Quelle
####################
# USB 2.0 Treiber



## möp (17. Januar 2005)

Moin,

ich wollt mal fragen woran ich erkenne, das ich die usb 2.0 Treiber installiert hab.

Hab jetzt SP 1 auf mein System geschmissen aber die Geschwindigkeit ist noch so lahm wie zuvor. Oder brauch ich da noch nen zusätzlichen Treiber?

mfg
möp


----------



## chmee (17. Januar 2005)

Schau mal bei den Systemeigenschaften im Gerätemanager, ob OpenHCD USB installiert
ist. Sind denn die Geräte, die Du anschliesst USB2 fähig ?

mfg


----------



## möp (17. Januar 2005)

ich hab hier SiS 7001 PCI-zu-USB Open Host Controller - ist das das was du meinst?

Ja mein Stick und mein Mainboard sind beide USB 2 fähig.


----------



## chmee (18. Januar 2005)

Im USB-verzeichnis des Gerätemanagers steht ganz oben Dein genannter USB-Controller, nicht wahr ?

Dadrunter sollten weitere stehen, die entweder USB-Root-Hub oder OpenHCD oä. heissen...

mfg


----------



## möp (20. Januar 2005)

Yo da steht erst: SiS 7001 PCI-zu-USB Open Host Controlle dann USB-Root-Hub - aber beides 2x.

Funtionieren tut es aber immer noch nicht...

Grade nochmal getestet - er sagt mir es währe kein Hochgeschwindigkeits -USB-Controller installiert.
Jetzt währe diese Frage zumindest schonmal geklärt - nun stellt sich aber die Frage - wie bekomm ich den drauf...

mfg
möp


----------



## chmee (21. Januar 2005)

Vielleicht hilft Dir das hier  weiter:
http://www.usbman.com/Guides/SiS USB Tips and Tricks.htm

mfg


----------



## möp (23. Januar 2005)

danke - werde das mal testen
mfg
möp


----------
####################
Daten
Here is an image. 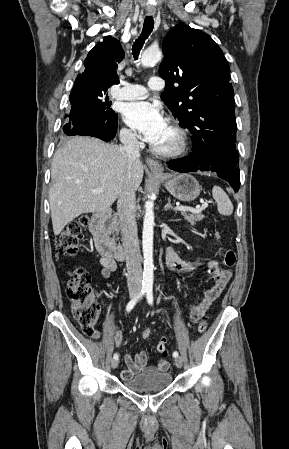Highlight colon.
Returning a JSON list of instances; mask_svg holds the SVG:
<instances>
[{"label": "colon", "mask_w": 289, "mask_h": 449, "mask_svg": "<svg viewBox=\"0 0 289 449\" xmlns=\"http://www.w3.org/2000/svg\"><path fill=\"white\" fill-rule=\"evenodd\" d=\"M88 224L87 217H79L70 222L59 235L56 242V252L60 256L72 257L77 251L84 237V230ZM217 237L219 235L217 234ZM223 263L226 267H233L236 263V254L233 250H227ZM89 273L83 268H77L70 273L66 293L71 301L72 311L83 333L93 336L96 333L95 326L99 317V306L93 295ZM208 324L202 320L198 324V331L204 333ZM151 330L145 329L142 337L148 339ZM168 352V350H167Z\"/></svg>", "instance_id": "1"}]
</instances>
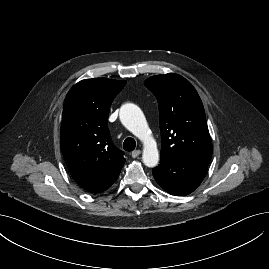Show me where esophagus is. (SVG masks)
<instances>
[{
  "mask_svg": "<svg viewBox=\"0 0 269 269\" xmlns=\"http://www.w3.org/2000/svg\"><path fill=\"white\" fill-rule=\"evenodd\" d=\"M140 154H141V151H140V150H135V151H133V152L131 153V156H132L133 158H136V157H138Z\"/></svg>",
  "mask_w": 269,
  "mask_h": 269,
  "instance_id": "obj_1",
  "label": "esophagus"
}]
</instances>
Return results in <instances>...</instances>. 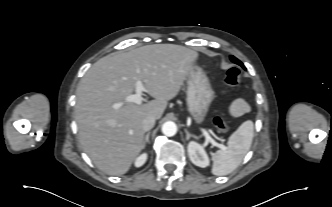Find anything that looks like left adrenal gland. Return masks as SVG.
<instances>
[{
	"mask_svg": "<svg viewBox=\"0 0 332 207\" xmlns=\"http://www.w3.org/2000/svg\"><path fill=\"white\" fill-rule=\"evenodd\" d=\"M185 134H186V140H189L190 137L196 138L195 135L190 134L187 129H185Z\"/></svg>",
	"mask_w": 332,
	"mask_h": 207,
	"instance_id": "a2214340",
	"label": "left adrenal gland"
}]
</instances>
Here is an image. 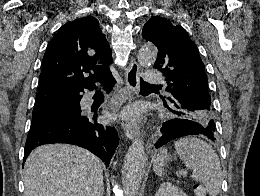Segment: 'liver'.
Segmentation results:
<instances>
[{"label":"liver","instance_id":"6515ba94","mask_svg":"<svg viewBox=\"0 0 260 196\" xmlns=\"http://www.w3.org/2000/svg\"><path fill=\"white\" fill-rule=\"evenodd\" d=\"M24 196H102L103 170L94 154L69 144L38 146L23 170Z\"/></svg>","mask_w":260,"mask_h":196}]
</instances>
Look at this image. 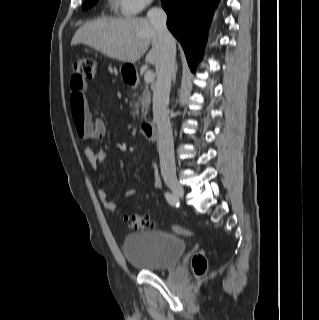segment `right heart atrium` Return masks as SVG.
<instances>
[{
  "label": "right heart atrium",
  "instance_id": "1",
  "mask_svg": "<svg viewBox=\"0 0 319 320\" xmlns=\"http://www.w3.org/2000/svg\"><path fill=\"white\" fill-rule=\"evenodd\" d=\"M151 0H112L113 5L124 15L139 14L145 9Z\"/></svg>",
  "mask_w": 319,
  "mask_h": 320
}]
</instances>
####################
Aufgabe und Anforderungen
Schreibe aus dem Forenthread über USB-2.0-Treiber den Abschnitt zwischen "ich wollt mal" und "nen zusätzlichen Treiber?", beide eingeschlossen, wortgetreu ab. Die Auflistung steht in keinem Zusammenhang mit dem Forenthread.

Lösung des Problems
ich wollt mal fragen woran ich erkenne, das ich die usb 2.0 Treiber installiert hab.

Hab jetzt SP 1 auf mein System geschmissen aber die Geschwindigkeit ist noch so lahm wie zuvor. Oder brauch ich da noch nen zusätzlichen Treiber?